4. Register everything. AI agents have no cross-session memory. An unregistered skill is a skill that will be rebuilt from scratch in three weeks.
5. Use native tools for config. Custom wrappers break. gateway config.patch doesn't.
6. The industry hasn't solved this yet. As of March 2026, ClawHub is the largest skill marketplace (over 4,000 GitHub stars) but the ecosystem is still early. Most people manage 5–10 skills by hand. If you have 50+, you need a system.
7. Audit your self-built tools regularly. APIs change, subscription models shift, and that clever usage-tracking skill you built six months ago might be silently broken. I deleted three tools in this cleanup because their underlying APIs had changed.
FAQ
Q: Where should I put my OpenClaw skills?
Three places: workspace/skills/ (highest priority — for ClawHub installs and self-built skills), ~/.openclaw/skills/ (user-level — use symlinks to enable skills from other sources), and built-in skills (managed by npm, leave them alone).
Q: I installed a skill with skills.sh but OpenClaw can't find it. Why?
skills.sh installs to ~/.agents/skills/, which OpenClaw doesn't scan by default. Create a symlink: ln -s ~/.agents/skills/the-skill ~/.openclaw/skills/the-skill.
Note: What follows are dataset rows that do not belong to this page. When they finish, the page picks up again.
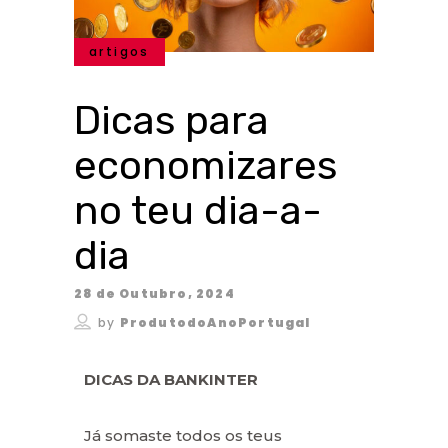
artigos
Dicas para
economizares
no teu dia-a-
dia
28 de Outubro, 2024
by
ProdutodoAnoPortugal
DICAS DA BANKINTER
Já somaste todos os teus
Q: Should I use extraDirs or symlinks?
Symlinks. extraDirs exposes an entire directory with no filtering, and it's the lowest priority in the loading order. Symlinks let you enable or disable individual skills. You'll thank yourself when you have 30+ skills installed but only want 15 active.
Q: My agent keeps rebuilding skills I already made. How do I stop this?
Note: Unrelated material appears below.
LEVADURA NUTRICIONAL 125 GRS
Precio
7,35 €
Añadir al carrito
Create a registry file (e.g., SKILLS_REGISTRY.md) and add a rule to your AGENTS_RULES.md that the agent must check the registry before building anything new, and must register anything it creates.
Q: How do I track my Claude Max/Pro subscription quota?
During this cleanup I ran into this exact problem — I wanted to know how much quota I had left, not how much I'd spent. I ended up building a skill called claude-quota-checker that automates Claude Code CLI's /usage command via tmux. It shows remaining %, plan type, and reset times in about 8 seconds, no API keys needed. clawhub install claude-quota-checker if you're curious.
Q: What's the best skill marketplace for OpenClaw?
As of early 2026, ClawHub is the clear leader. We evaluated Paks (41 stars), askill (6 stars), Tessl (commercial), and others — none are mature enough for production use yet.
Q: Does this approach work on Linux / cloud servers?
Yes. The symlink pattern is OS-agnostic. I run this on a Mac Studio (macOS) but the same structure works on any Linux VPS or CI environment. Just adjust the homebrew path for built-in skills.
Wrapping Up
Managing OpenClaw skills at scale is a solved problem — you just have to solve it yourself, because the tooling isn't there yet. The warehouse-and-shelf pattern with symlinks has been running cleanly for me since I set it up, and the registry rule means nothing gets lost between sessions.
If you're just getting started with OpenClaw, set up this structure before you hit 20 skills. Future you will be grateful.